Imposte

Imposta di soggiorno, peculato per l’albergatore che non la versa al Comune

di Saverio Fossati

Non è truffa ma peculato il reato che commette l’albergatore che trattiene per sé l’imposta di soggiorno, invece di versarla al Comune. Il chiarimento arriva dalla Cassazione con la sentenza 6130 della VI sezione penale, depositata ieri , che ha respinto (senza rinvio) il ricorso dell’albergatore e ha confermato la condanna per la violazione degli articoli 110 e 314 del Codice penale, cioè per peculato (punito con la reclusione da quattro a dieci anni e sei mesi) e non per truffa (reclusione da uno a cinque anni e multa da 309 a 1.549 euro, cioè una pena assai meno severa).
Il reato era stato commesso (in concorso con il direttore) dall’Ad della società proprietaria di un hotel milanese: erano spariti 47.856 euro di imposta di soggiorno incassata dai clienti in soli 5 mesi (da settembre 2012 a febbraio 2013).
Il Tribunale e la Corte d’appello avevano qualificato il reato come peculato perché i due soggetti non erano estranei alla pubblica amministrazione, nel loro ruolo di “esattori” dell’imposta di soggiorno (che infatti viene versata in albergo dai clienti).

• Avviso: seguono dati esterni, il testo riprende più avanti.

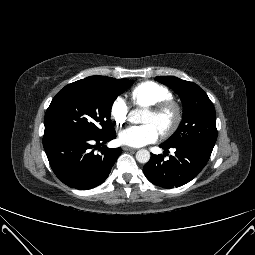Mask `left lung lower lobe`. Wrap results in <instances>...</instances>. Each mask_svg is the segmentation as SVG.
<instances>
[{"mask_svg": "<svg viewBox=\"0 0 255 255\" xmlns=\"http://www.w3.org/2000/svg\"><path fill=\"white\" fill-rule=\"evenodd\" d=\"M165 152L171 148L164 143L160 145ZM174 156L165 160V155L151 154L144 165L146 178L154 185L163 188L179 187L191 181L206 165L212 153L211 149L201 146H179Z\"/></svg>", "mask_w": 255, "mask_h": 255, "instance_id": "1", "label": "left lung lower lobe"}]
</instances>
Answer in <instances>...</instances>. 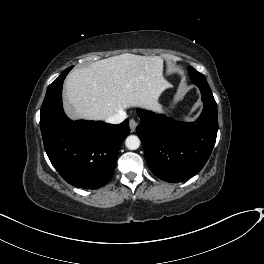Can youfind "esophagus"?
I'll return each mask as SVG.
<instances>
[{
    "label": "esophagus",
    "instance_id": "esophagus-1",
    "mask_svg": "<svg viewBox=\"0 0 264 264\" xmlns=\"http://www.w3.org/2000/svg\"><path fill=\"white\" fill-rule=\"evenodd\" d=\"M137 125H138V122L135 119H133V118L130 119L129 126H130V129L132 132L135 131Z\"/></svg>",
    "mask_w": 264,
    "mask_h": 264
}]
</instances>
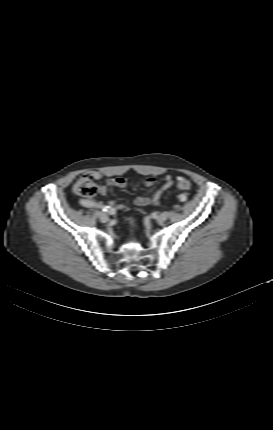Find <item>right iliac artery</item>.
Wrapping results in <instances>:
<instances>
[{"instance_id": "82829eb1", "label": "right iliac artery", "mask_w": 273, "mask_h": 430, "mask_svg": "<svg viewBox=\"0 0 273 430\" xmlns=\"http://www.w3.org/2000/svg\"><path fill=\"white\" fill-rule=\"evenodd\" d=\"M102 210L104 212H107V213L111 214V215H113V214L116 213V210L114 208L110 207V206H102Z\"/></svg>"}]
</instances>
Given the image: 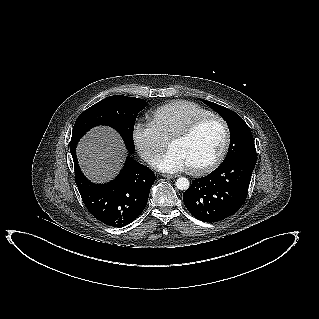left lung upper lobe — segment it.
Returning <instances> with one entry per match:
<instances>
[{
	"mask_svg": "<svg viewBox=\"0 0 319 319\" xmlns=\"http://www.w3.org/2000/svg\"><path fill=\"white\" fill-rule=\"evenodd\" d=\"M201 100L204 104L219 113L228 124L231 140L227 156L222 163L241 157L257 160L253 136L245 121L234 111L226 107L207 100Z\"/></svg>",
	"mask_w": 319,
	"mask_h": 319,
	"instance_id": "1",
	"label": "left lung upper lobe"
}]
</instances>
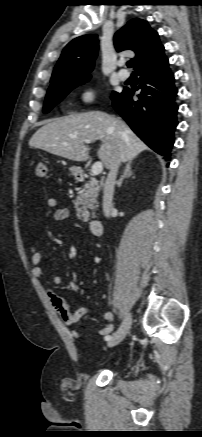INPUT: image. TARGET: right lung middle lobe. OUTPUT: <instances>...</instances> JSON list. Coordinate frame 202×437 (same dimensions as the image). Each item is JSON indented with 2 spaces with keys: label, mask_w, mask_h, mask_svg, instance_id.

La Cassazione ricorda infatti che la stessa suprema Corte aveva già qualificato comportamenti analoghi come peculato (sentenze 53467/2017 e 32058/2018): le disposizioni del regolamento comunale, in base alle quali il funzionario che ha rilevato il mancato versamento dell’imposta di soggiorno ha comunicato alla magistratura la violazione, «trovano la loro base normativa in una espressa norma di legge volta a disciplinare gli aspetti essenziali del tributo», quindi, dato che «l’incaricato o responsabile della riscossione del tributo svolge un’attività ausiliaria nei confronti dell’ente impositore ed oggettivamente strumentale rispetto all’obbligazione tributaria», il coinvolgimento del gestore dell’attività alberghiera incassa le somme «nell’ambito di un rapporto completamente avulso dal rapporto tributario, sebbene ad esso funzionalmente orientato e correlato». Quindi, prosegue la Cassazione, il gestore della struttura incaricato della riscossione dell’imposta è a tutti gli effetti «un incaricato di pubblico servizio, anche in assenza di un preventivo, specifico incarico da parte della pubblica amministrazione» con l’ovvia conseguenza che il reato commesso sottraendo l’’imposta riscossa è peculato e non truffa (che è punita assai meno severamente).